RESPONDENT:State Bar of Nevada
LOCATION:Ray Brook Federal Correctional Institution
DOCKET NO.: 89-1836
DECIDED BY: Rehnquist Court (1990-1991)
LOWER COURT: Supreme Court of Nevada
CITATION: 501 US 1030 (1991)
ARGUED: Apr 15, 1991
DECIDED: Jun 27, 1991
Michael E. Tigar – on behalf of the Petitioner
Robert H. Klonoff – on behalf of the Respondent
Media for Gentile v. State Bar of Nevada
Audio Transcription for Opinion Announcement – June 27, 1991 in Gentile v. State Bar of Nevada
William H. Rehnquist:
The opinion of the Court in No. 89-1836 Gentile versus the State Bar of Nevada will be announced by Justice Kennedy.
Anthony M. Kennedy:
The background of this case is a rather sensational criminal trial that took place in the State Courts in Las Vegas Nevada.
The defendant was the owner of a bank vault company and he was tried for the theft of some $260,000 that was missing from the bank vault.
Apparently, the money had been used in a drug sting operation.
We are not reviewing the criminal case but in state bar disciplinary proceedings that arouse out of it because the attorney for the client, the owner of the bank vault company, was disciplined.
The petitioner in the case is Dominic Gentile, and attorney admitted to the bar of the State of Nevada who practices in Las Vegas.
Gentiles plan was indicted by a grand jury on the state criminal charges.
The indictment followed a year-long investigation which had received considerable press coverage.
They were allegations that the police themselves were implicated in the wrong doing, but the publicity just before the indictment focused on Gentiles client.
It was Gentiles position that the adverse publicity created by some 17 newspaper stories and the numerous additional televisions news stories justified Gentile in calling a press conference.
As soon as the indictment came down, the day the indictment came down, he made a prepared statement to the press at his office.
He outlined his defense and indicated that a police official was the most likely suspect in the case.
He answered some questions after his prepared statement and then declined to answer others.
Some six months elapsed between the press conference and the date of the jury trial on the criminal charges.
The jury acquitted Gentiles plans on all accounts.
After the acquittal, the Nevada State Bar brought disciplinary charges against Gentile for having made statements at the press conference in violation of rules which governs the bars of the State of Nevada.
The Disciplinary Board imposed a private reprimand and the Nevada State Supreme Court affirmed the disciplinary order.
We granted certiorari, and we now reverse the judgment of the Nevada Supreme Court.
We are issuing two opinions for the court.
One is signed by me and one by the Chief Justice.
I deliver the opinions of the court in which we reverse the judgment.
This ruling rest on the grounds that the Nevada Supreme Court rule 177 is void for vagueness.
The disciplinary rule contains a safe harbor provision, rule 177 subsection three.
It provides that not withstanding the other sections of the rule, a lawyer may state without elaboration the general nature of the defense.

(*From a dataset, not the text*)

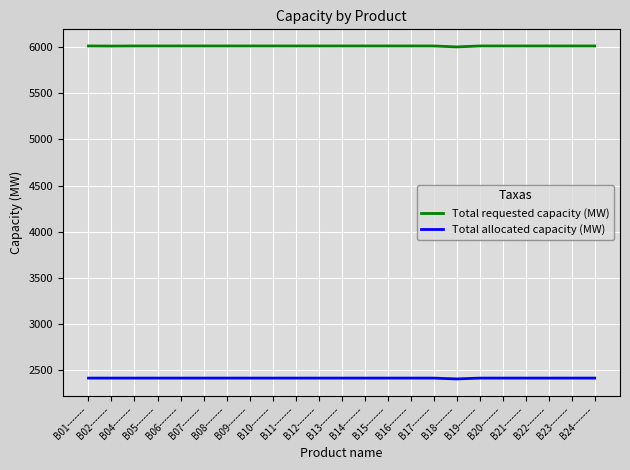

How many Total requested capacity (MW) values are between 6013 and 6014?

21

This safe harbor provision misled Gentile into thinking he could give his press conference without fear of discipline.
Absent to any clarifying interpretation by the state court, the rule fails to provide fair notice to those to whom it is directed and is so imprecise that discriminatory enforcement is a real possibility.
A review of Gentiles press conference, where he made only a brief opening statement and decline to answer reporters questions seeking detailed comments, supports his claim that he thought his statements were protected.
As interpreted, rule 177 creates a trap for the weary as well as the unweary, and we reverse.
Chief Justice also delivers an opinion for the court.
In this opinion, it is concluded that the substantial likelihood of material prejudice test applied by Nevada and most other states satisfies the First Amendment.
Anthony M. Kennedy:
The court, in this opinion, concludes that speech of lawyers representing clients in pending cases may be regulated under a less demanding standard than the clear and present danger test established for regulation of the press during pending proceedings.
Under the opinion for the court by the Chief Justice, the substantial likelihood of material prejudice standard is a constitutionally permissible balance between the rights of attorneys in pending cases and the states interest in fair trials.
The standard is designed to protect the integrity and fairness of a state?s judicial system and imposes only narrow and necessary limitations on lawyers speech.
Justices Marshall, Blackmun, and Stevens join all of my opinion and Justice O’Connor joins it in part.
Justices White, Scalia, and Souter join all of the Chief Justices opinion, and Justice O’Connor joins it in part.
The Chief Justices opinion also is in part a dissent.
Justice O’Connor has filed a concurring opinion.